By: Quennie Ann J. Palafox

    The oldest existing university in Asia and the largest Catholic University in the world in terms of population is found in the Philippines. The University of Santo Tomas in España, Manila in the District of Sampaloc, turned 400 years old. Some compare UST as an institution older than the Harvard University, America’s oldest university.

      UST is a private and sectarian educational institution run by the Order of Preachers. The Dominicans were the fourth group of religious orders after the Augustinians, Franciscans and Jesuits that arrived in the Philippines, doing so in 1587. One of them was Fr. Miguel de Benavides who was appointed as the third Archbishop of Manila in 1603. Fr. Benavides most important legacy was his founding of UST, an institution of higher learning, initially intended to be a “seminary-college” to prepare young men for the priesthood.  In his last will, Fr. Benavides donated his personal library and 1, 500 pesos which was a huge amount of money at that time, to finance the establishment of the college. 

     On the fateful day of April 28, 1611, the Colegio de Nuestra Señora del Santisimo Rosario was established in Intramuros with Fr. Domingo Gonzalez, O.P. appointed as rector. It was unfortunate that Benavides died on July 26, 1605 without even seeing the fruit of his work. In 1619, Pope Paul V granted the offering of degrees in Philosophy and Theology to all Dominican colleges in the world.  Colegio de Nuestra Señora del Rosario was renamed Colegio de Santo Tomas, in memory of the foremost Dominican Theologian and its patron-saint, St. Thomas Aquinas, in 1625.
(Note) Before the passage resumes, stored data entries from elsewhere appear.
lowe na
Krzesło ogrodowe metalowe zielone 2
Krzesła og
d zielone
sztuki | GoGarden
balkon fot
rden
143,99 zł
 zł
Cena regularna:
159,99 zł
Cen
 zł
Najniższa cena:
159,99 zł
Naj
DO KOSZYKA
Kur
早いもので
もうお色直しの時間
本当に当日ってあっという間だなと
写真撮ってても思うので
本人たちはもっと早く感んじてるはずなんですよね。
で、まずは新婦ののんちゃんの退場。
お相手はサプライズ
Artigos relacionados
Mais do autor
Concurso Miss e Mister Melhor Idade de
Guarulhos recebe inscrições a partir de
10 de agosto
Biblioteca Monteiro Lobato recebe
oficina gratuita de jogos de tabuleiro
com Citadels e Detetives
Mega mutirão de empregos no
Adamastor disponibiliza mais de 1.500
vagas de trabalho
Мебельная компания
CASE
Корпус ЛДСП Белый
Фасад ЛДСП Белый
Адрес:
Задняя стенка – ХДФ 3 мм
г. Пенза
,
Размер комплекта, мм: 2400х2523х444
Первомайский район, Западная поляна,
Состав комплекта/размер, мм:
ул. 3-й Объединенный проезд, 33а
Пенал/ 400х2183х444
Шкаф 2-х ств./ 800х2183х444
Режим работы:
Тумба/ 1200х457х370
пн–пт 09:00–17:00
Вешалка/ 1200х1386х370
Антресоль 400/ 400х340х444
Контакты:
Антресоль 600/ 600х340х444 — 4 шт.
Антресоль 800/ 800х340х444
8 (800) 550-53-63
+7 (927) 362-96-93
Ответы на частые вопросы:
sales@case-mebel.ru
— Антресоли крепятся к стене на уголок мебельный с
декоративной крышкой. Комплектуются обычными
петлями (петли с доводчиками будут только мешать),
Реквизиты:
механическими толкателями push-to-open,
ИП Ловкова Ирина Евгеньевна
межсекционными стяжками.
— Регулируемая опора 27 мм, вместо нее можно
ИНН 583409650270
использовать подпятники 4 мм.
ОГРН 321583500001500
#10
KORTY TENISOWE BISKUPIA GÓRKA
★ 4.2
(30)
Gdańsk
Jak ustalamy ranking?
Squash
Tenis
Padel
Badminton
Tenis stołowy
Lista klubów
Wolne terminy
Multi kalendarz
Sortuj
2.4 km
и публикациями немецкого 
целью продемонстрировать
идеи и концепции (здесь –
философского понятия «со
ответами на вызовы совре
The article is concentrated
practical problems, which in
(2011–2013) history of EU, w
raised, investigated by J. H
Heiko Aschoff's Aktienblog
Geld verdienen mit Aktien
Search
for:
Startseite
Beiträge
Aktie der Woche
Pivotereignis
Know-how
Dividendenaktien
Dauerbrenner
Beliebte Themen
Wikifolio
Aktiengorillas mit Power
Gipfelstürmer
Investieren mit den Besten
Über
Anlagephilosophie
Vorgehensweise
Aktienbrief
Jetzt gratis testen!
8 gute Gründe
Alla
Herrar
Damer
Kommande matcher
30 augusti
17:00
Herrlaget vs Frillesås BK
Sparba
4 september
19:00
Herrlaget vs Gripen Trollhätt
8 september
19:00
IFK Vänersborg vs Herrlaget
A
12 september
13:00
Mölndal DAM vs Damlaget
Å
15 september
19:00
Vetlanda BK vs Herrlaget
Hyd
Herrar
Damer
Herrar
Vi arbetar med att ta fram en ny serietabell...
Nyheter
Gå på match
      Pope Innocent X elevated the college to a university in 1645, making it the oldest existing University in Asia. In 1680 King Charles II placed the University under the royal patronage of the Spanish monarchy. The Faculty of Canon Law was formed as the Escuela de Derecho Canonigo in 1733, making it the oldest School of Canon law in the Philippines. King Charles III conferred the title “royal” university in 1785 because of UST’s loyalty to the crown when it volunteered its students for the military defense of Manila against the British who occupied Manila from 1762 to 1764.

       In 1865, Queen Isabella II issued a royal order authorizing the University to direct and supervise all the schools in the Philippines with the Rector of the University as director of the Bureau of Education. No diploma was issued by other schools without the approval of the Rector of the University. The Revolution of 1868 led by Gen. Juan Prim resulted to the deposition of Queen Isabella II. A liberal government was established and an Italian prince, Amadeo of Savoy, was proclaimed as King of Spain in 1870. One of the acts of the newly-installed government was to secularize the University. However, this did not materialize because of the fall of the Liberal government and restoration of the Spanish monarchy.

       Another significant move was implemented by the university in 1871 when it expanded its academic program to offer the degrees of Medicine and Pharmacy.  The university opened its doors to women with the creation of the Escuela de Matronas (School of Midwives) in 1879. In 1898, UST was closed when the Philippine Revolution broke out. Classes were resumed a year later.

       On September 17, 1902, Pope Leo XIII made the University of Santo Tomas a “Pontifical University”, and by 1947, Pope Pius XII bestowed upon it the title of “The Catholic University of the Philippines”. The University of Santo Tomas is the second university in the world after the Gregorian University in Vatican to be granted the formal title of Pontifical University.

      A male dominated university, UST began accepting more female students in 1924 because of the desire of many families to have their daughters educated in a Catholic institution. In 1927, the UST Main building designed by Fr. Roque Ruaño, O.P., was inaugurated. That same year, the UST administration transferred the university campus from Intramuros to its present site in Sampaloc district because of the dramatic increase in its enrolment. In the following year, the Varsitarian, the official student newspaper of the university was founded. The Intramuros campus continued to operate until its destruction during the Second World War.

The Japanese Forces during the Second World War turned UST campus into an internment camp for 2,500 allied civilians. This sad episode of its history finally ended when the internees were liberated by U.S. forces in 1945.

       In 1947, Pope Pius XII bestowed the appellate name “Catholic University of the Philippines” to UST.  Two Popes have visited the University. The first time was in November 1970, when Pope Paul VI visited the University. The blessed Pope John Paul II came to the University in 1981. He came for the second time in 1995 and celebrated the World Youth Day with a mass at the UST parade grounds. The charismatic Mother Teresa of Calcutta also paid UST a visit in 1977.

        Through the years has produced many Filipino patriots who have shaped the nation’s destiny among them the heroes Jose Rizal, Emilio Jacinto, Marcelo H. del Pilar, Apolinario Mabini; and Philippine Presidents such as Manuel Luis Quezon, Sergio Osmeña, Jose P. Laurel and Diosdado Macapagal. A large number of delegates of the Malolos Congress who drafted the Malolos Constitution in 1899 and delegates of the 1934 Convention who drafted the 1935 Constitution were alumni of the University.